Our understanding is that there is usually a grace period of either 4 or 12 weeks to enable you to find alternative arrangements. This should give you time to consider your options, which means that you don’t need to panic into making a decision immediately.
Full Report
Secondly get in touch with us and let us put together a full report for you on the value of your firm, your options for sale and likelihood of sale. You can use our Gold Service as a seller or you can commission a one-off valuation and structure report. This will give you a very good idea as to what you can be looking for and how you can deal with this situation.

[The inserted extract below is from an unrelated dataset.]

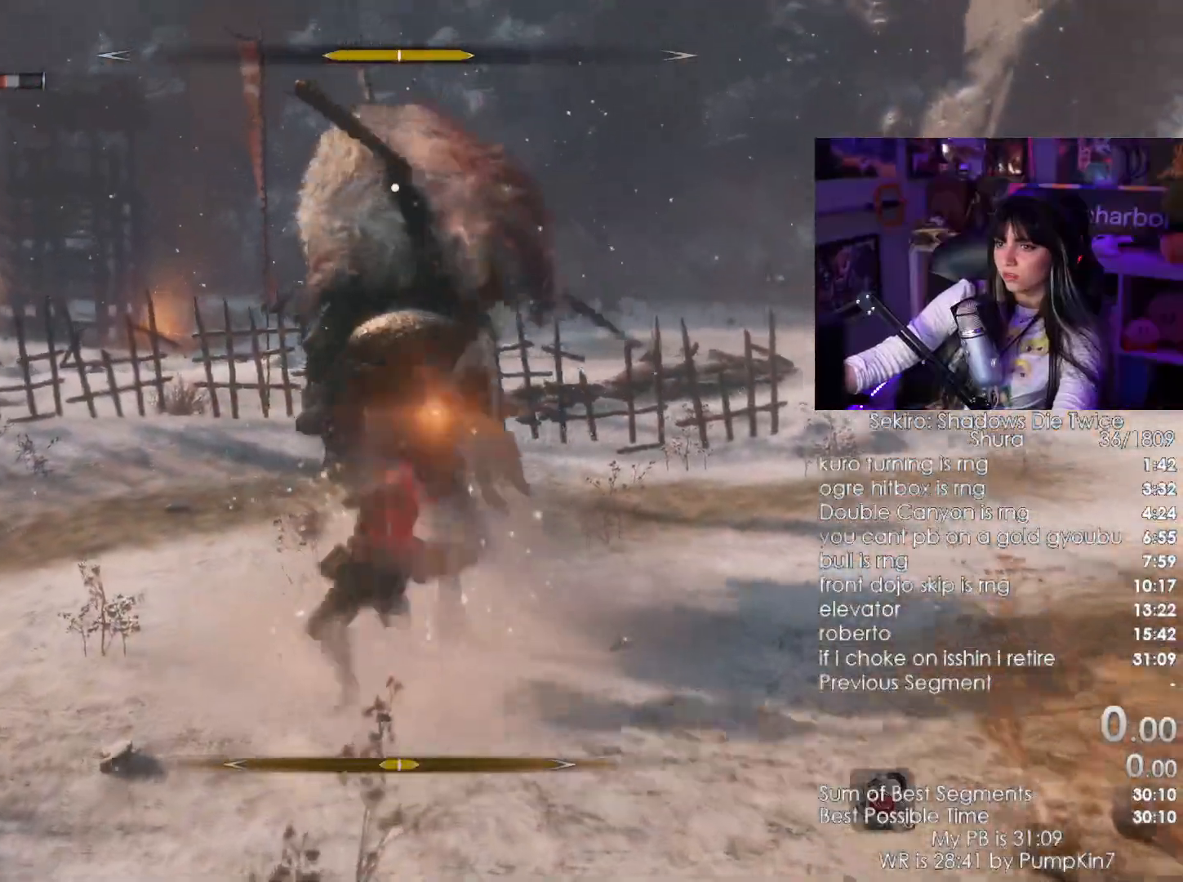
{"keys": [], "mouse": [], "events": [[50, "w", "up"], [133, "d", "up"]]}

Seek a Merger or Sell as a Shell
Find a practice to merge with, they become the successor practice, which means that you do not need to pay run off cover. Alternatively look for a practice you can take yourself and your clients to as either an employee or a consultant. Look around for someone to buy your firm as a shell law firm and take it over without the clients. Finally keep looking at the PII market.
Summary
If you find yourself in this position without professional indemnity insurance because the price is too high and too painful to consider, firstly do not panic – find out exactly what time frames you will need to work to (and read the contract/policy carefully) and then consider your options carefully.